Dans sa requête, le gouvernement alléguait que « les multinationales ont conspiré ou agi de concert avec les manufacturiers qui vendent des cigarettes en Colombie-Britannique ». Cette victoire signifie que les compagnies de tabac étrangères ne sont pas immunisées contre les poursuites des provinces qui tentent de recouvrer les frais relatifs aux soins de santé des personnes rendues malades à cause du tabac, a indiqué le ministre de la Santé George Abbott. Même si c’est en Colombie-Britannique que l’on retrouve la moins grande prévalence de l’usage du tabac au pays (17,8 %), environ 6 000 personnes meurent chaque année des suites du tabagisme.

Rappelons que la province reproche aux cigarettiers de ne pas avoir informé les gens qui ont commencé à fumer dans les années 1950, 1960 et 1970 des risques associés à leurs produits. Elle les accuse aussi d’avoir : détruit des recherches sur les méfaits du tabagisme, clamé que les cigarettes « légères » étaient moins nocives que les marques régulières, et ciblé les enfants dans leurs campagnes de marketing.

Parmi les compagnies étrangères poursuivies, on retrouve notamment British American Tobacco, la société-mère d’Imperial Tobacco Canada et Philip Morris International, qui possède 40 % des actions de Rothmans Benson & Hedges.

Ce gain juridique, qui survient six ans après que la province ait lancé sa toute première bataille contre les compagnies de cigarettes, n’est pas le seul enregistré par la Colombie-Britannique.

En septembre 2005, la Cour suprême du Canada a confirmé la validité de sa législation provinciale qui facilite les poursuites contre les fabricants. En plus de permettre le recours à des études épidémiologiques pour prouver les méfaits du tabagisme, cette loi inverse le fardeau de la preuve. Si le gouvernement prouve que les compagnies de cigarettes ont conspiré pour dissimuler les dangers et la dépendance de leurs produits, ces dernières devront démontrer qu’elles ne sont pas responsables des sommes engagées pour soigner les maladies liées au tabac.

Alors que l’Ontario, Terre-Neuve et la Nouvelle-Écosse disposaient déjà de lois similaires à celle de la Colombie-Britannique, le Manitoba et le Nouveau-Brunswick en ont tous les deux adopté une cet été.

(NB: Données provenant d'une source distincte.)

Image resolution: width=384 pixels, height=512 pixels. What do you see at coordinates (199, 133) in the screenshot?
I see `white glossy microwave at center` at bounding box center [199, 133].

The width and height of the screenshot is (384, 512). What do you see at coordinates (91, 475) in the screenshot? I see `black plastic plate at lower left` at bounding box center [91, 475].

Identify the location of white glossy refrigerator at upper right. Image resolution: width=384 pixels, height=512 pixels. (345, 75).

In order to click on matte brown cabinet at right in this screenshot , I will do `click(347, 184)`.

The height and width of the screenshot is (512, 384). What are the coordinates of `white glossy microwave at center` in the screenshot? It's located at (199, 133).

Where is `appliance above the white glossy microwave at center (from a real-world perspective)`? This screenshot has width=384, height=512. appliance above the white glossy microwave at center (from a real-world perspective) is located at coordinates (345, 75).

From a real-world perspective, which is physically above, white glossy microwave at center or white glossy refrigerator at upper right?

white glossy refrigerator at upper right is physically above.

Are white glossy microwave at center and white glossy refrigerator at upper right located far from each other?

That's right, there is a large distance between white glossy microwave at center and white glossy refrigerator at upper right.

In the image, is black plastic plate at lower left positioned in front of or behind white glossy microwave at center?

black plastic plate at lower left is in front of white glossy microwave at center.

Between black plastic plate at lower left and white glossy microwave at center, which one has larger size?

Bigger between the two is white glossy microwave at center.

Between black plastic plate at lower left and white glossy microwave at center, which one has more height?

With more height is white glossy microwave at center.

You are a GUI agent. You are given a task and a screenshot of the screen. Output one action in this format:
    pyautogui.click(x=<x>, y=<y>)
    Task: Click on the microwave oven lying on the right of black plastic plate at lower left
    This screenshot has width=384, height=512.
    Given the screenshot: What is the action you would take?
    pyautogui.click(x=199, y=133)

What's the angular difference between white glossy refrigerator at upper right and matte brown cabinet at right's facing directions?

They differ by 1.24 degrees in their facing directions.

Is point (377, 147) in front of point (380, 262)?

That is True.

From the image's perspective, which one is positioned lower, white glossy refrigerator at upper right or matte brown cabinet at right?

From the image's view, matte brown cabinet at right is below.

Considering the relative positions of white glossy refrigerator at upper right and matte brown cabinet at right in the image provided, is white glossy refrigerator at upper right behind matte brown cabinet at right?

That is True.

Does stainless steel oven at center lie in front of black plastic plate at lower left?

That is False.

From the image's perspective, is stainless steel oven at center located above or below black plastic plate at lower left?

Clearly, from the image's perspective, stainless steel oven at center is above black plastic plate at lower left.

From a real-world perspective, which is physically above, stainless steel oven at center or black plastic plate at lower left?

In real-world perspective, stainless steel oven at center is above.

En Ontario, une centaine d’experts de la santé ont signé une lettre dans laquelle ils pressent leur gouvernement d’enclencher une poursuite contre les cigarettiers. Bien que le ministre de la Santé et des Soins de longue durée, Georges Smitherman, ait implanté une efficace campagne de réduction du tabagisme depuis son accession au pouvoir en 2001, les libéraux ne se sont pas encore montrés intéressés à entreprendre une bataille légale de cette envergure. Au Québec, le gouvernement ne semble pas privilégier cette avenue non plus.